Minutes of the Fed’s Sept. 16-17 meeting published late on Wednesday showed officials were wary about the dual threats of a stronger dollar and recent wobbles in the world economy as they seek an eventual exit from record low rates.

After big gains on Wall Street and in Asian stocks overnight, European shares initially followed suit. But Britain’s FTSE 100, Germany’s DAX and France’s CAC 40 had all slipped back into the red as US trading approached.

“It (the Fed’s message) has stabilised risk appetite and it was well needed following the macroeconomic disappointments we have had recently,” said Hans Peterson, global head of asset allocation at SEB investment management. “It is a burning issue, the pace of US interest rate rises. They will tighten of course, but it will probably be very slow.”

News that German exports slumped 5.8 per cent in August — adding to signs that Europe’s largest economy is faltering — tapped in to the recent cautious mood.
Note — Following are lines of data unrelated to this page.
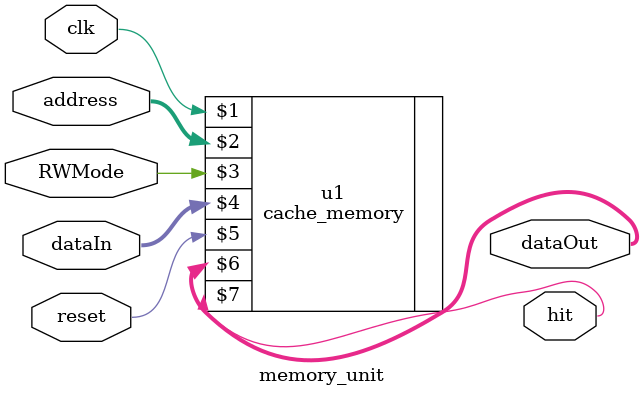
<source format=v>
`timescale 1ns / 1ps


module memory_unit(
    input clk,
    input [31:0] address,
    input RWMode,
    input reset,
    input [31:0] dataIn,
    output [31:0] dataOut,
    output hit
    );
    
    cache_memory u1(clk,address,RWMode,dataIn,reset,dataOut,hit);
endmodule
</source>
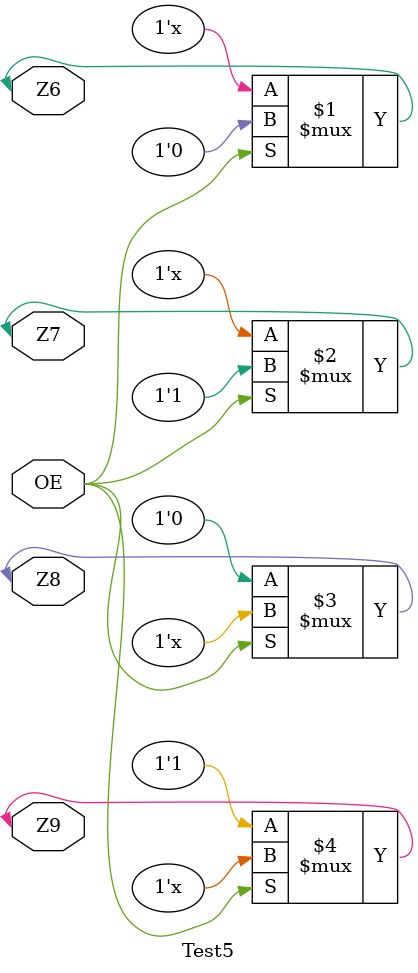
<source format=v>
module Test5(input OE, inout Z6, inout Z7, inout Z8, inout Z9);
   assign Z6 = (OE) ? 1'b0 : 1'bz;
   assign Z7 = (OE) ? 1'b1 : 1'bz;
   assign Z8 = (OE) ? 1'bz : 1'b0;
   assign Z9 = (OE) ? 1'bz : 1'b1;
endmodule
</source>
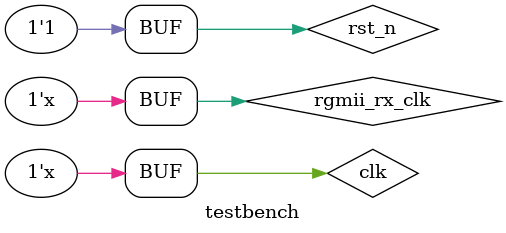
<source format=v>
`timescale 1ns / 1ps

module testbench();

reg		clk	;
reg		rgmii_rx_clk	;
reg		rst_n	;


always#5 clk = ~ clk;
always#5 rgmii_rx_clk = ~ rgmii_rx_clk;

initial begin

	clk = 0;
	rgmii_rx_clk = 0;
	rst_n = 0;
	#50 rst_n = 1;


end
top top_inst
(
	.clk		(	clk			),
	.rst_n		(	rst_n			),
//	.mdc		(	mdc			),
//    .mdio       (   mdio        ),
//	.uart_tx		(	uart_tx			),
//	.uart_rx		(	uart_rx			),
	.rgmii_rx_clk		(	rgmii_rx_clk			),
	.rgmii_rx_ctl		(	rgmii_rx_ctl			),
	.rgmii_tx_clk		(	rgmii_tx_clk			),
	.rgmii_tx_ctl		(	rgmii_tx_ctl			),
	.phy_rst		(	phy_rst			),
	.led		(	led			)
);
endmodule

</source>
German Bunds Spanish and Belgian government bond yields all hit record lows in a broad-based euro zone debt rally, though emerging markets, which are seen as risky but have been pressured by US rate rise concerns, saw a rebound.

RATE DEBATE

Wall Street’s S&P500, which had seen its biggest rise in year after the Fed’s minutes, was expected to shed around 0.3-0.4 per cent when trading resumed, despite healthy-looking unemployment claims data.

With third quarter earnings under way, traders were digesting numbers from PepsiCo and Family Dollar.

Analysts fret the roughly 9 per cent rise in dollar in the last five months, while potentially good for consumer firms, will be starting to sting for those that sell internationally.

“The currency impact on US earnings this season is going to be quite huge,” said Lewis Grant, a global equities fund manager at Hermes in London. “Looking at some of these forecasts for the full year will be very interesting.”

US interest rate futures {0#FF:} {0#ED:} had reacted swiftly to the minutes, with June 2015 Eurodollar interest rate futures hitting a contract high as traders scaled back expectations the Fed will raise rates by the middle of 2015.

The rate-sensitive two-year US Treasury note yield

hit a seven-week low of 0.4244 per cent in Europe. The 30-year bond yield dropped to a 17-month low of 3.0306 per cent.

DOLLAR DIPS

In the currency market, where the dollar had gained sharply over the past three months on the perception that higher US rates down the road will attract more funds, investors rushed out of dollar-buying positions.

The dollar index against a basket of six major currencies

slipped to 84.937, its lowest in about two weeks and well off a four-year high of 86.746 hit on Friday.

For the euro it meant a fourth day of upward momentum. It hovered near a session high of $1.2765 as US trading gathered momentum, while the dollar was worth 107.85 yen.

Russia’s rouble also steadied after what analysts calculate has been a $3.5 billion intervention spree by its central bank over the last week. Sterling, meanwhile, was barely budged after the Bank of England kept rates steady.

In commodities, US crude oil prices rebounded from a 1-1/2-year low hit overnight to $87.20 per barrel, while Brent crude, the European benchmark, inched off Wednesday’s two-year low to $90.88. A weaker dollar makes dollar-denominated assets cheaper for holders of other currencies.

Gold, which also tends to benefit from loose monetary policy, climbed to its highest in about two weeks, with spot gold rising about 0.4 per cent to $1,229 an ounce.